Two charges of # -2 C # and # 7 C# are positioned on a line at points # 5 # and # -2 #, respectively. What is the net force on a charge of # 3 C# at # 1 #?

1 Answer
Feb 9, 2016

Answer:

#F_{Net} = F_A + F_B = 50.5687\times10^9 N#

Explanation:

Let us label the charges as: #Q_A=-2C#; #Q_B=+7C# and #Q=+3C#

Note: You have not mentioned the units of the distance.
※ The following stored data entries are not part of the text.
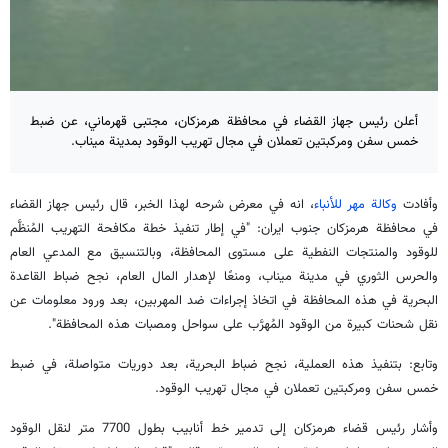
أعلن رئيس جهاز القضاء في محافظة هرمزكان، مجتبى قهرماني، عن ضبط
خمس سفن ومركبتين تعملان في مجال تهريب الوقود بمدينة ميناب.
وأفادت
وكالة مهر للأنباء
، انه في معرض شرحه لهذا الخبر، قال رئيس جهاز القضاء
في محافظة هرمزكان جنوب ايران: "في إطار تنفيذ خطة مكافحة التهريب المُنظَّم
للوقود والمنتجات النفطية على مستوى المحافظة، وبالتنسيق مع المدعي العام
والحرس الثوري في مدينة ميناب، ومنعًا لإهدار المال العام، نجح ضباط القاعدة
البحرية في هذه المحافظة في اتخاذ إجراءات ضد المهربين، بعد ورود معلومات عن
نقل شحنات كبيرة من الوقود المُهرَّب على سواحل ومصبات هذه المحافظة".
وتابع: بتنفيذ هذه العملية، نجح ضباط البحرية، بعد دوريات متواصلة، في ضبط
خمس سفن ومركبتين تعملان في مجال تهريب الوقود.
وأشار رئيس قضاء هرمزكان إلى تدمير خط أنابيب بطول 7700 متر لنقل الوقود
I assume it to be meters.

Let us label the positions of these charges as : #x_A=+5#m, #x_B=-1#m; and #x=+1#m.

The charge #Q# is placed between #Q_A# and #Q_B#. Because #Q# and #Q_A# are charges of opposite signs they interact attractively and #Q# is pulled towards #Q_A#. Since #Q# and #Q_B# are of the same sign they interact repulsively and #Q# is pushed away from #Q_B#. So #Q# feels a net force toward #Q_A#.

Now apply Coulomb's law to get their magnitudes,
#F_A = k\frac{|Q_AQ|}{(x_A-x)^2}#
#\qquad# #=(8.99\times10^9(N.m^2)/C^2)(\frac{|(-2C)(+3C)|}{(5m-1m)^2})#
#\qquad##=3.37125\times10^9 N#

#F_B = k\frac{|Q_BQ|}{(x-x_B)^2}#
#\qquad# #=(8.99\times10^9(N.m^2)/C^2)(\frac{|(+7C)(+3C)|}{(1m-(-1m))^2})#
#\qquad##=47.1975\times10^9 N#

#F_{Net} = F_A + F_B = 50.5687\times10^9 N#